Inception – Başlangıç
Christopher Nolan’ın yönetmenliğini yaptığı ve 8.8 IMDB puanına sahip olan Inception gizem ve bilim kurgu türünün en etkileyici örneklerinden biri olarak kabul ediliyor. Oyuncu kadrosunun gücü ile de dikkat çeken Inception başkalarının rüyalarına girerek fikir hırsızlığı yapan Cobb’un ve arkadaşlarının öyküsünü anlatıyor. Sekiz dalda aday gösterildiği Oscar Ödül Töreni’nden 4 altın heykel ile dönen Inception dünya sinemasındaki başyapıtlardan biri olarak kabul ediliyor. Inception akıl almaz kurgusu, bir an düşmeyen temposu, diyalogları, oyuncularının performansı ve film müzikleri ile izleyicilerine eşsiz bir sinema şöleni vadediyor.
Gladiator – Gladyatör
General Maximus’un gladyatör Maximus’a dönüşmesi ve ailesinin intikamını alması sürecini anlatan Gladyatör kullanılan görsel efektleri ile göz dolduruyor. Bununla birlikte Gladyatör bir adam ve onun intikamından çıkan bir film olarak bundan çok daha fazlasını ortaya koyuyor. Tarih sayfalarında dolaşan filmleri sevenler için tam bir ziyafet sayılabilecek olan film içerdiği epik öğeler ile de izleyicinin kalbini çalmayı başarıyor. Sinemaseverlere bir de müjdemiz var! 11 Oscar sahibi ve 2000 yapımı olan Gladyatör filminin devamı çekiliyor. İlk filmde İmparator Commodus’un kız kardeşi Lucilla’nın oğlu olan Lucius’un hikâyesinin anlatılacağı devam filmi sinemaseverlerin şimdiden sabırsızlanmasına neden oluyor.
V For Vendetta
David Lloyd tarafından çizilen ve Alan Moore’un yazdığı çizgi roman serisinden uyarlanan V For Vendetta’nın sahneleri oluşturulurken David Lloyd’un çizimlerinden yararlanılmış. Uzunluğuna rağmen izleyenleri sıkmayan bir akıcılığa sahip olan V For Vendetta sadece aksiyon sahnelerinden ibaret bir film olmayışı ile dikkat çekiyor. Özgürlüğün önemini anlayabilmek için insanların özgürlükten mahrum kalması gerektiğini adeta izleyicilerine parmak basa basa anlatan V For Vendetta anarşi ve şiddet tek başlarına yıkıcı birer kavramken birer tercih nedeni olup olamayacağını sorgulatıyor. Barındırdığı mesaj dolu replikleri, filmin başrolündeki Hugo Weaving’in yüzündeki maskeye rağmen duygularını geçirmekteki inanılmaz başarısı ve müzikleri ile V For Vendetta pek çok kişi için unutulmaz filmler kategorisinde olup defalarca izleniliyor.

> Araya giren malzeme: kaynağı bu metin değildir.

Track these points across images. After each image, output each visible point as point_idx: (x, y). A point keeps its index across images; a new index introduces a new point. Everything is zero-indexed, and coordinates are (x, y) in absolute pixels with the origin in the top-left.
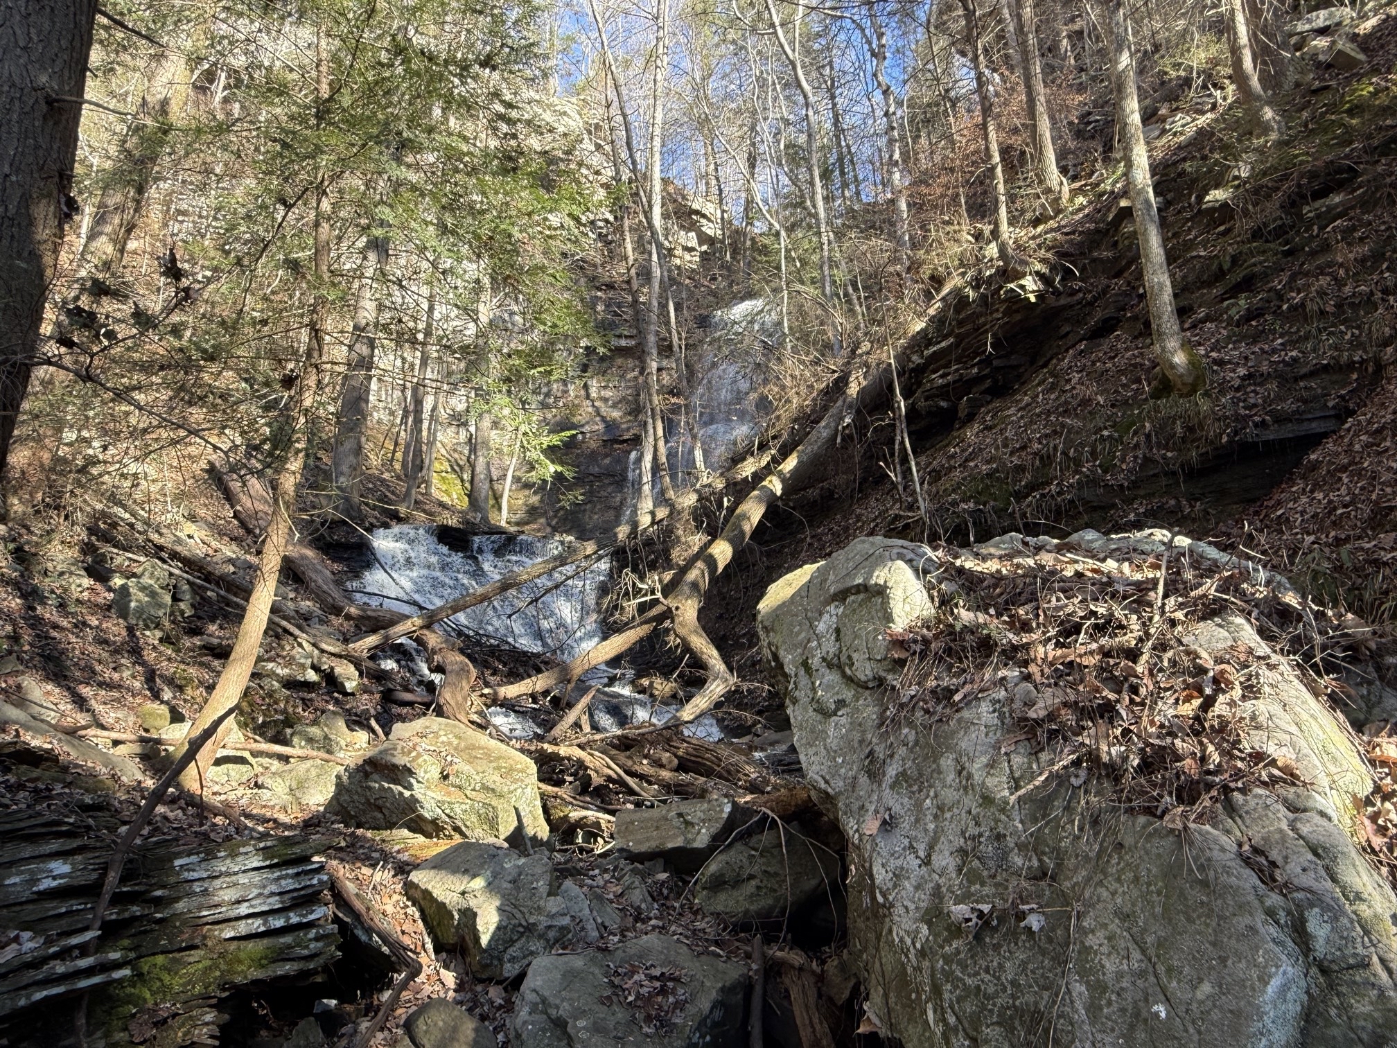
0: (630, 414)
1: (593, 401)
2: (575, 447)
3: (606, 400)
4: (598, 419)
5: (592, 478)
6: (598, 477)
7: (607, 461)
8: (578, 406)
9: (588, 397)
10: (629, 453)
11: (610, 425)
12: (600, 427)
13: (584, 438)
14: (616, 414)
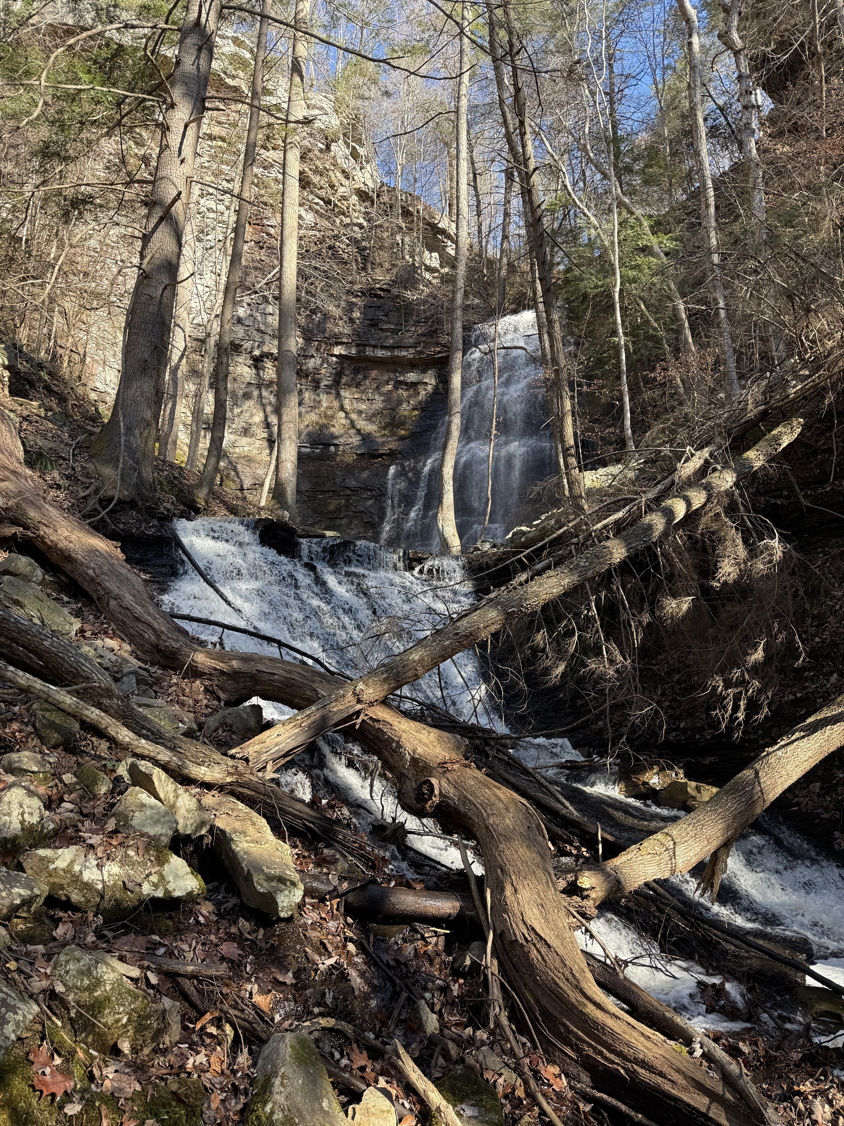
0: (384, 428)
1: (346, 413)
2: (328, 459)
3: (360, 412)
4: (353, 431)
5: (349, 492)
6: (354, 491)
7: (365, 474)
8: (333, 417)
9: (342, 408)
10: (388, 468)
11: (366, 438)
12: (356, 440)
13: (337, 450)
14: (370, 428)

Bu yazımızda sinema tarihinde ve izleyenlerin kalplerinde derin izler bırakan ve büyük çoğunluğun unutulmaz filmler olduklarını düşündüğü filmlere yer verdik. Bu kategoriye alınabilecek yüzlerce film daha olduğunu unutmamanızı öneriyor ve iyi seyirler diliyoruz.